• TASK INSTRUCTIONS: Line by line, print the records exactly, and keep images out of the copy.
=== DATASET ===
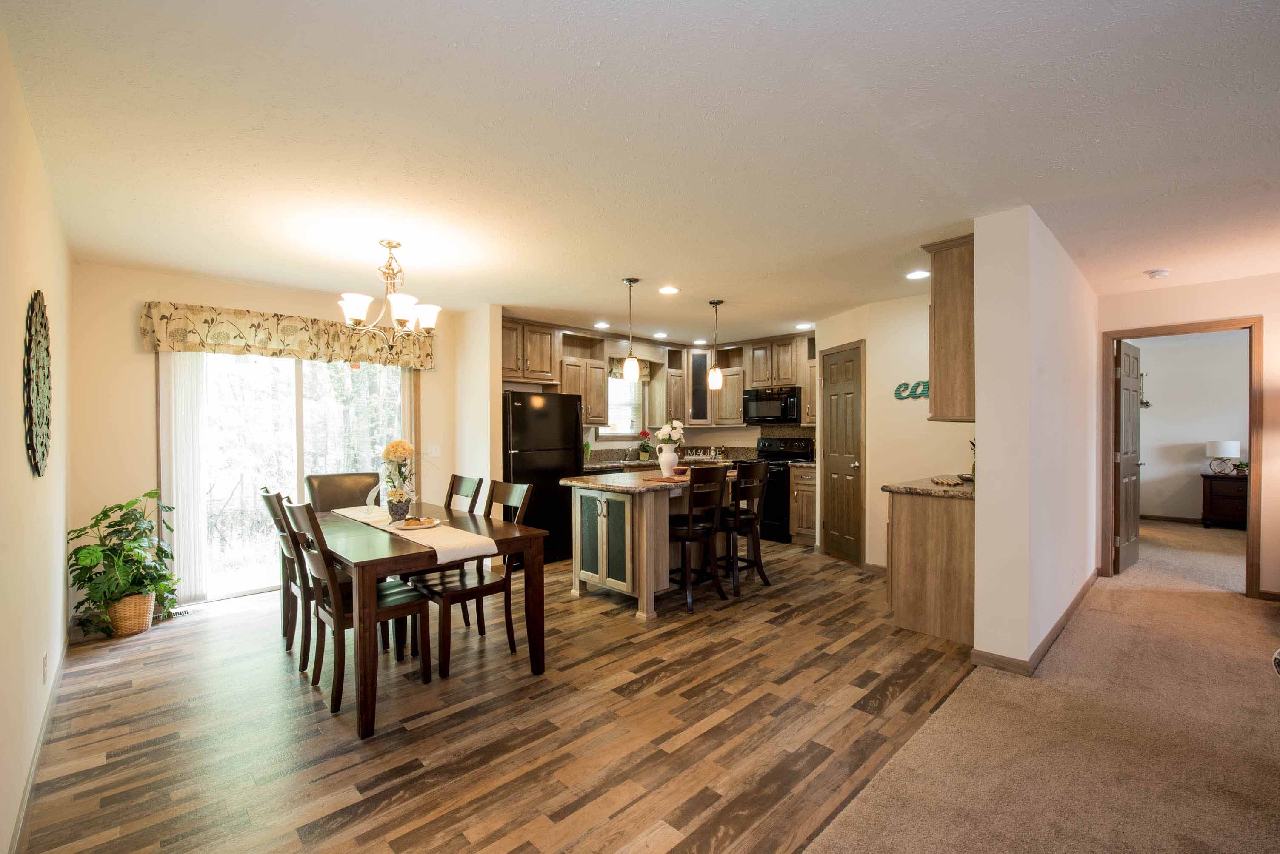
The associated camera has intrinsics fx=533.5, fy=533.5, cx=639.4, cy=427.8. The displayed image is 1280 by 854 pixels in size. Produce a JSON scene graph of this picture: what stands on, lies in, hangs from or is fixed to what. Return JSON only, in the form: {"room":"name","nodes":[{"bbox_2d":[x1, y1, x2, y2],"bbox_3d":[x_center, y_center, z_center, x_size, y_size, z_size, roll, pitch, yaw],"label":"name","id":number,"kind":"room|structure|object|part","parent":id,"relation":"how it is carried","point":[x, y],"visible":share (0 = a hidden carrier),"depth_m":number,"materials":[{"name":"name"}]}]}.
{"room":"dining room","nodes":[
{"label":"dining room","id":0,"kind":"room"},
{"bbox_2d":[0,23,73,853],"bbox_3d":[-1.384,0.088,0.976,0.128,2.492,6.987,0,0,-44],"label":"left wall","id":1,"kind":"structure","parent":0,"point":[61,549],"depth_m":1.91,"materials":[{"name":"beige paint"}]},
{"bbox_2d":[22,290,51,477],"bbox_3d":[-2.410,-0.175,2.134,0.032,0.743,0.662,0,0,-44],"label":"wall decor","id":2,"kind":"object","parent":1,"relation":"attached to","point":[38,472],"visible":0.99,"depth_m":2.08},
{"bbox_2d":[8,631,69,853],"bbox_3d":[-1.679,1.287,1.401,0.015,0.092,5.080,0,0,-44],"label":"baseboard","id":3,"kind":"structure","parent":1,"relation":"attached to","point":[31,775],"depth_m":2.05,"materials":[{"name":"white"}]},
{"bbox_2d":[41,652,49,682],"bbox_3d":[-2.534,1.028,2.276,0.010,0.118,0.071,0,0,-44],"label":"wall socket","id":4,"kind":"object","parent":1,"relation":"attached to","point":[46,658],"visible":0.97,"depth_m":2.26,"materials":[{"name":"white plastic"}]},
{"bbox_2d":[72,261,468,626],"bbox_3d":[-2.781,0.090,4.582,2.814,2.478,0.141,0,0,-44],"label":"back wall","id":5,"kind":"structure","parent":0,"point":[149,437],"depth_m":3.79,"materials":[{"name":"beige paint"}]},
{"bbox_2d":[160,353,208,606],"bbox_3d":[-3.358,0.322,3.964,0.285,1.923,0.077,0,0,-44],"label":"vertical blind","id":6,"kind":"object","parent":5,"relation":"attached to","point":[196,422],"visible":0.75,"depth_m":3.93,"materials":[{"name":"white fabric"}]},
{"bbox_2d":[139,300,434,369],"bbox_3d":[-2.748,-0.730,4.456,2.072,0.353,0.171,0,0,-44],"label":"valance","id":7,"kind":"object","parent":5,"relation":"attached to","point":[261,340],"visible":0.91,"depth_m":4.20,"materials":[{"name":"fabric"}]},
{"bbox_2d":[170,348,412,604],"bbox_3d":[-2.828,0.291,4.569,1.841,2.063,0.122,0,0,-44],"label":"sliding glass door","id":8,"kind":"structure","parent":5,"relation":"in","point":[307,364],"depth_m":4.37,"materials":[{"name":"glass"}]},
{"bbox_2d":[427,444,440,456],"bbox_3d":[-1.986,0.223,5.142,0.117,0.117,0.015,0,0,-44],"label":"light switch","id":9,"kind":"object","parent":5,"relation":"attached to","point":[434,452],"visible":0.99,"depth_m":5.14,"materials":[{"name":"white plastic"}]},
{"bbox_2d":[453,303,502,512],"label":"partition wall","id":10,"kind":"structure","parent":0,"point":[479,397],"depth_m":5.04,"materials":[{"name":"white paint"}]},
{"bbox_2d":[12,541,981,853],"bbox_3d":[-0.213,1.351,4.335,6.664,0.063,4.890,0,0,-44],"label":"wood floor","id":11,"kind":"structure","parent":0,"point":[800,626],"depth_m":2.36,"materials":[{"name":"brown wood"}]},
{"bbox_2d":[106,590,156,636],"bbox_3d":[-3.354,1.205,3.524,0.268,0.249,0.284,0,0,-44],"label":"wicker basket","id":12,"kind":"object","parent":11,"relation":"on","point":[146,624],"visible":0.65,"depth_m":3.43,"materials":[{"name":"beige wicker"}]},
{"bbox_2d":[66,489,180,634],"bbox_3d":[-3.316,0.860,3.474,0.594,0.851,0.622,0,0,-44],"label":"potted plant","id":13,"kind":"object","parent":12,"relation":"in","point":[151,494],"visible":0.85,"depth_m":3.39,"materials":[{"name":"green plant"}]},
{"bbox_2d":[162,607,192,619],"bbox_3d":[-3.339,1.327,3.786,0.296,0.008,0.111,0,0,-44],"label":"floor vent","id":14,"kind":"object","parent":11,"relation":"in","point":[178,614],"visible":0.67,"depth_m":3.79,"materials":[{"name":"metal"}]},
{"bbox_2d":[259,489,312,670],"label":"dining chair","id":15,"kind":"object","parent":11,"relation":"on","point":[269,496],"visible":0.44,"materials":[{"name":"brown wood"}]},
{"bbox_2d":[306,471,381,512],"bbox_3d":[-2.095,0.837,3.897,0.489,1.002,0.599,0,0,-44],"label":"dining chair","id":16,"kind":"object","parent":11,"relation":"on","point":[344,477],"visible":0.38,"depth_m":4.00,"materials":[{"name":"brown leather"}]},
{"bbox_2d":[282,498,431,722],"bbox_3d":[-1.424,0.838,2.717,0.544,0.987,0.455,0,0,-44],"label":"dining chair","id":17,"kind":"object","parent":11,"relation":"on","point":[424,666],"visible":0.82,"depth_m":2.60,"materials":[{"name":"brown wood"}]},
{"bbox_2d":[302,499,549,738],"bbox_3d":[-1.408,0.952,3.120,0.924,0.758,1.707,0,0,-44],"label":"dining table","id":18,"kind":"object","parent":11,"relation":"on","point":[524,539],"visible":0.76,"depth_m":2.61,"materials":[{"name":"brown wood"}]},
{"bbox_2d":[331,503,498,562],"bbox_3d":[-1.383,0.604,3.135,0.303,0.125,1.649,0,0,-44],"label":"table runner","id":19,"kind":"object","parent":18,"relation":"on","point":[434,541],"visible":0.66,"depth_m":2.72,"materials":[{"name":"beige fabric"}]},
{"bbox_2d":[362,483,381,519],"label":"ribbon","id":20,"kind":"object","parent":19,"relation":"on","point":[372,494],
===
• RESPONSE BOX:
The associated camera has intrinsics fx=533.5, fy=533.5, cx=639.4, cy=427.8. The displayed image is 1280 by 854 pixels in size. Produce a JSON scene graph of this picture: what stands on, lies in, hangs from or is fixed to what. Return JSON only, in the form: {"room":"name","nodes":[{"bbox_2d":[x1, y1, x2, y2],"bbox_3d":[x_center, y_center, z_center, x_size, y_size, z_size, roll, pitch, yaw],"label":"name","id":number,"kind":"room|structure|object|part","parent":id,"relation":"how it is carried","point":[x, y],"visible":share (0 = a hidden carrier),"depth_m":number,"materials":[{"name":"name"}]}]}.
{"room":"dining room","nodes":[
{"label":"dining room","id":0,"kind":"room"},
{"bbox_2d":[0,23,73,853],"bbox_3d":[-1.384,0.088,0.976,0.128,2.492,6.987,0,0,-44],"label":"left wall","id":1,"kind":"structure","parent":0,"point":[61,549],"depth_m":1.91,"materials":[{"name":"beige paint"}]},
{"bbox_2d":[22,290,51,477],"bbox_3d":[-2.410,-0.175,2.134,0.032,0.743,0.662,0,0,-44],"label":"wall decor","id":2,"kind":"object","parent":1,"relation":"attached to","point":[38,472],"visible":0.99,"depth_m":2.08},
{"bbox_2d":[8,631,69,853],"bbox_3d":[-1.679,1.287,1.401,0.015,0.092,5.080,0,0,-44],"label":"baseboard","id":3,"kind":"structure","parent":1,"relation":"attached to","point":[31,775],"depth_m":2.05,"materials":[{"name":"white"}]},
{"bbox_2d":[41,652,49,682],"bbox_3d":[-2.534,1.028,2.276,0.010,0.118,0.071,0,0,-44],"label":"wall socket","id":4,"kind":"object","parent":1,"relation":"attached to","point":[46,658],"visible":0.97,"depth_m":2.26,"materials":[{"name":"white plastic"}]},
{"bbox_2d":[72,261,468,626],"bbox_3d":[-2.781,0.090,4.582,2.814,2.478,0.141,0,0,-44],"label":"back wall","id":5,"kind":"structure","parent":0,"point":[149,437],"depth_m":3.79,"materials":[{"name":"beige paint"}]},
{"bbox_2d":[160,353,208,606],"bbox_3d":[-3.358,0.322,3.964,0.285,1.923,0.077,0,0,-44],"label":"vertical blind","id":6,"kind":"object","parent":5,"relation":"attached to","point":[196,422],"visible":0.75,"depth_m":3.93,"materials":[{"name":"white fabric"}]},
{"bbox_2d":[139,300,434,369],"bbox_3d":[-2.748,-0.730,4.456,2.072,0.353,0.171,0,0,-44],"label":"valance","id":7,"kind":"object","parent":5,"relation":"attached to","point":[261,340],"visible":0.91,"depth_m":4.20,"materials":[{"name":"fabric"}]},
{"bbox_2d":[170,348,412,604],"bbox_3d":[-2.828,0.291,4.569,1.841,2.063,0.122,0,0,-44],"label":"sliding glass door","id":8,"kind":"structure","parent":5,"relation":"in","point":[307,364],"depth_m":4.37,"materials":[{"name":"glass"}]},
{"bbox_2d":[427,444,440,456],"bbox_3d":[-1.986,0.223,5.142,0.117,0.117,0.015,0,0,-44],"label":"light switch","id":9,"kind":"object","parent":5,"relation":"attached to","point":[434,452],"visible":0.99,"depth_m":5.14,"materials":[{"name":"white plastic"}]},
{"bbox_2d":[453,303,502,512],"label":"partition wall","id":10,"kind":"structure","parent":0,"point":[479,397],"depth_m":5.04,"materials":[{"name":"white paint"}]},
{"bbox_2d":[12,541,981,853],"bbox_3d":[-0.213,1.351,4.335,6.664,0.063,4.890,0,0,-44],"label":"wood floor","id":11,"kind":"structure","parent":0,"point":[800,626],"depth_m":2.36,"materials":[{"name":"brown wood"}]},
{"bbox_2d":[106,590,156,636],"bbox_3d":[-3.354,1.205,3.524,0.268,0.249,0.284,0,0,-44],"label":"wicker basket","id":12,"kind":"object","parent":11,"relation":"on","point":[146,624],"visible":0.65,"depth_m":3.43,"materials":[{"name":"beige wicker"}]},
{"bbox_2d":[66,489,180,634],"bbox_3d":[-3.316,0.860,3.474,0.594,0.851,0.622,0,0,-44],"label":"potted plant","id":13,"kind":"object","parent":12,"relation":"in","point":[151,494],"visible":0.85,"depth_m":3.39,"materials":[{"name":"green plant"}]},
{"bbox_2d":[162,607,192,619],"bbox_3d":[-3.339,1.327,3.786,0.296,0.008,0.111,0,0,-44],"label":"floor vent","id":14,"kind":"object","parent":11,"relation":"in","point":[178,614],"visible":0.67,"depth_m":3.79,"materials":[{"name":"metal"}]},
{"bbox_2d":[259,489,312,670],"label":"dining chair","id":15,"kind":"object","parent":11,"relation":"on","point":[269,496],"visible":0.44,"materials":[{"name":"brown wood"}]},
{"bbox_2d":[306,471,381,512],"bbox_3d":[-2.095,0.837,3.897,0.489,1.002,0.599,0,0,-44],"label":"dining chair","id":16,"kind":"object","parent":11,"relation":"on","point":[344,477],"visible":0.38,"depth_m":4.00,"materials":[{"name":"brown leather"}]},
{"bbox_2d":[282,498,431,722],"bbox_3d":[-1.424,0.838,2.717,0.544,0.987,0.455,0,0,-44],"label":"dining chair","id":17,"kind":"object","parent":11,"relation":"on","point":[424,666],"visible":0.82,"depth_m":2.60,"materials":[{"name":"brown wood"}]},
{"bbox_2d":[302,499,549,738],"bbox_3d":[-1.408,0.952,3.120,0.924,0.758,1.707,0,0,-44],"label":"dining table","id":18,"kind":"object","parent":11,"relation":"on","point":[524,539],"visible":0.76,"depth_m":2.61,"materials":[{"name":"brown wood"}]},
{"bbox_2d":[331,503,498,562],"bbox_3d":[-1.383,0.604,3.135,0.303,0.125,1.649,0,0,-44],"label":"table runner","id":19,"kind":"object","parent":18,"relation":"on","point":[434,541],"visible":0.66,"depth_m":2.72,"materials":[{"name":"beige fabric"}]},
{"bbox_2d":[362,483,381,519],"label":"ribbon","id":20,"kind":"object","parent":19,"relation":"on","point":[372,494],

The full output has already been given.